A bill to restrict the use of polygraph tests on sexual assault victims in the state of Utah could become law in January.

Democratic Rep. Angela Romero, the sponsor of the bill HB 327, said the tests are unreliable.

Polygraph exams or “lie detector tests,” which measure heart rate, blood volume, and breathing rates, are not generally admissible in the court system due to the unreliability of the body’s responses, particularly when used on a victim.

“Polygraph tests can sometimes be misunderstood and be considered like a lie-detector test, and victims feel like they’re not believed,” Romero told The Salt Lake Tribune, which investigated along with ProPublica the case of a sex assault victim who failed a lie-detector test which prompted the legislation. “Around the country, people are starting to see that this is probably not the best way in which to interview the victim of sexual assault.”

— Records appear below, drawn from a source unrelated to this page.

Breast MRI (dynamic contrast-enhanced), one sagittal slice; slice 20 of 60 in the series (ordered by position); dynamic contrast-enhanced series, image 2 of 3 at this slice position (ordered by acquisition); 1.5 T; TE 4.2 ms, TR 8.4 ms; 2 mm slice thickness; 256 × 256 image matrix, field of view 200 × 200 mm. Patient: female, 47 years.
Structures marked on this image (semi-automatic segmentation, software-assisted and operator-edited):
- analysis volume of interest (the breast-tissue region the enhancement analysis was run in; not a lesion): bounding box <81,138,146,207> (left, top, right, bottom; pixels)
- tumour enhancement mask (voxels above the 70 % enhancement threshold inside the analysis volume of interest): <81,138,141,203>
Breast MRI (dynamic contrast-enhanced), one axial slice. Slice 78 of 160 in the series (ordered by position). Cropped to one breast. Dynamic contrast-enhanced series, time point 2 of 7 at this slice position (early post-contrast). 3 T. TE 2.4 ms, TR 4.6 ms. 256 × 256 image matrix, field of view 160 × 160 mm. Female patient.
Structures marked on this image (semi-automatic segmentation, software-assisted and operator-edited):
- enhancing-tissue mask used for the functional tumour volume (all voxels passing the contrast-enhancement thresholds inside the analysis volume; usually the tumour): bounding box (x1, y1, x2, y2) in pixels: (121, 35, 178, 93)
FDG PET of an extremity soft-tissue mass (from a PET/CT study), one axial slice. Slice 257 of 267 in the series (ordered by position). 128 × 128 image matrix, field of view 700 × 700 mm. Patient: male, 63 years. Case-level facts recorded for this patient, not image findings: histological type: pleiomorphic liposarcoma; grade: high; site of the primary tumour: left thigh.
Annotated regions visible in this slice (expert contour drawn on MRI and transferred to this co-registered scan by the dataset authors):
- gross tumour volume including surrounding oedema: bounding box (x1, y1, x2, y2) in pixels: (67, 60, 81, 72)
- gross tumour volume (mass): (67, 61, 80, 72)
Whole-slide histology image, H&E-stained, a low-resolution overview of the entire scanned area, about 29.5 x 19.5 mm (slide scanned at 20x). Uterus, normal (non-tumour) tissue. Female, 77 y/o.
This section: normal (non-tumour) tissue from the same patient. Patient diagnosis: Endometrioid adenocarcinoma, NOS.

The victim, who reported his therapist had abused him during sessions, said his failed polygraph sent him spiraling, the Tribune reported. The therapist was ultimately arrested and charged in the case, ProPublica reported.

“I had so much trauma,” he told the newspaper. “And so, certainly, when they asked me questions about the particular things that happened in therapy, it’s going to elicit a very strong emotional response.”

The proposed bill includes language that law enforcement may not “request or compel a victim of a sexual offense to submit to a polygraph examination during the course of a criminal investigation or prosecution of a sexual offense,” cannot “use a polygraph examination as a condition of proceeding with a criminal investigation or prosecution of a sexual offense,” and that “refusal of a victim of a sexual offense to submit to a polygraph examination may not prevent the investigation, charging, or prosecution of a sexual offense.”